На деле же недееспособность пропретора и неопределённость перспективы ставят в двусмысленное положение обоих его заместителей. Легату — при отсутствии прямых указаний самого "императора" — подчиняются и военные трибуны, и префекты союзников, и если он человек толковый, то и авторитет успевает наработать немалый. Но юридически он — личный назначенец наместника, и все его властные полномочия только на империуме наместника и основаны. Помрёт Гай Атиний — помрёт вместе с ним и его империум, а без него мигом станут птичьими и права его легата. Только пока пропретор жив, сохраняет свои законные военно-командные полномочия легат. Положение квестора в этом смысле надёжнее. Он хоть и не наделён империумом, а всего лишь экономист и завхоз в одном флаконе, но тоже, как и претор, избран на свою должность гражданами Рима и сохраняет свои полномочия независимо от того, выживет или скопытится первое лицо. То бишь формально он будет после смерти Гая Атиния куда выше лишившегося своих законных прав легата, но вот будет ли он достаточно авторитетен для военных трибунов и союзнических префектов по факту? Империума-то ведь он от почившего в бозе пропретора не унаследует, а без империума и власть его не столь уж неоспорима. В общем, оба они находятся в довольно щекотливом положении, и не в их интересах меж собой собачиться и меряться хренами. Поэтому там, где конкретный вопрос однозначно в компетенции кого-то одного из них, его есть кому решать, а где такой однозначности нет — нет чёткого единоначалия, но нет, соответственно и строгого контроля друг за другом, поскольку ни тому, ни другому не хочется конфликтной ситуёвины, и в вопросах смежной компетенции оба ведут себя пассивно. К кому из них по такому вопросу обратились, кто взялся за него первым, тот его и разруливает, а второй старается не вмешиваться и вообще ни во что лишнее не лезть. Как раз за счёт этой уникальной ситуёвины, когда никто не хочет никому переходить дорогу, дабы не нажить лишних врагов, у нас и прокатила наша весьма нахальная затея с эвакуацией части населения НЕ ВЗЯТОЙ ещё Гасты, да и теперь мы намерены воспользоваться раскладом достаточно беззастенчиво…

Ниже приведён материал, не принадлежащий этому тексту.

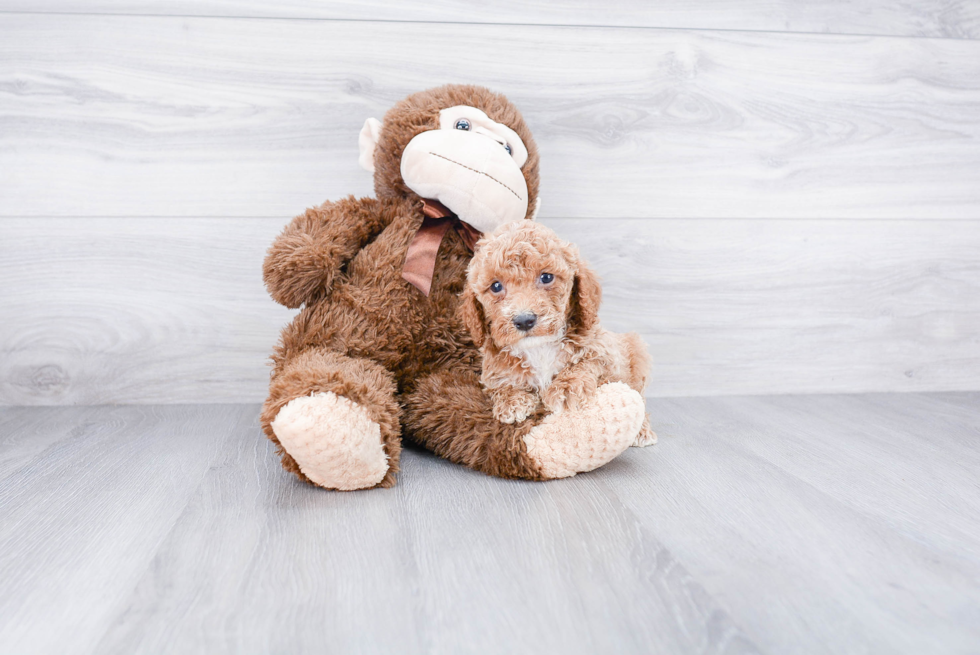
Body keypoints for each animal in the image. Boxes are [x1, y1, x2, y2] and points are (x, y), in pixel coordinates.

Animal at [462, 223, 660, 448]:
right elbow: (500, 383)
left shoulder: (604, 351)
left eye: (546, 277)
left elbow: (587, 361)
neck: (539, 347)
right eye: (496, 286)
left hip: (637, 351)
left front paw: (566, 387)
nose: (524, 320)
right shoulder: (493, 369)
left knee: (638, 396)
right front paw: (511, 400)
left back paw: (642, 430)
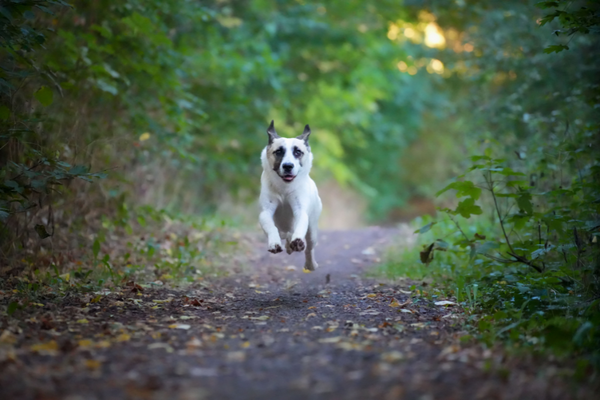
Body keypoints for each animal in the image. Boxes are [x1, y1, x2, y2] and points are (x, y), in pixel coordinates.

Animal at [258, 120, 324, 272]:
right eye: (278, 151)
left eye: (297, 152)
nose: (288, 166)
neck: (284, 188)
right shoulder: (266, 212)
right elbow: (271, 225)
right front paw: (274, 244)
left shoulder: (300, 209)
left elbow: (300, 223)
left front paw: (298, 241)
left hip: (312, 229)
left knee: (309, 247)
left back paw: (310, 264)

— Бык или корова стоят от шестидесяти до ста денариев, и в среднем это у нас получается восемьдесят, — заламывает цену квестор.

— Это не у нас, почтеннейший, это — на Бычьем форуме в Риме, — возражаю я ему, — Но ведь в Рим ты этот скот не увезёшь, а у лузитан мы покупаем хорошего быка за десять денариев, а телёнка — не более, чем за пять.

— Это беспородные лузитанские, а мы говорим о турдетанских, которые гораздо лучше. Ты видел захваченный нами скот? Где ты в Лузитании такой найдёшь?





— Да, этот скот лучше лузитанского, но не в десять же раз, почтеннейший! И не в восемь, и не в шесть, и даже не в два — двух лузитанских быков ты ведь и сам за одного турдетанского не отдашь, верно?

— Здесь цены выше, и на рынке за хорошего быка могут запросить двадцать денариев, — римский завхоз плавно переехал на более адекватный ценовой уровень.

— За ОЧЕНЬ хорошего, которых один на десяток, и ещё не менее пары денариев можно выторговать. Что я, скот не покупал? И это — в розницу, но на розничную продажу у тебя нет времени, и ты продаёшь нам скот оптом. Средняя оптовая цена…

— Пятнадцать, грабитель! — простонал римлянин, — Найди ещё такого оптового продавца, который запросит дешевле!

— Хорошо, пусть будет пятнадцать, — скот был в самом деле хорош, и дешевле — найти-то в Бетике можно, но нескоро и ненамного. Да и уж по паре денариев за рогатую голову, которые он спишет как за плохонькие по тринадцать, на трёх сотнях голов нас не разорят, а его не озолотят.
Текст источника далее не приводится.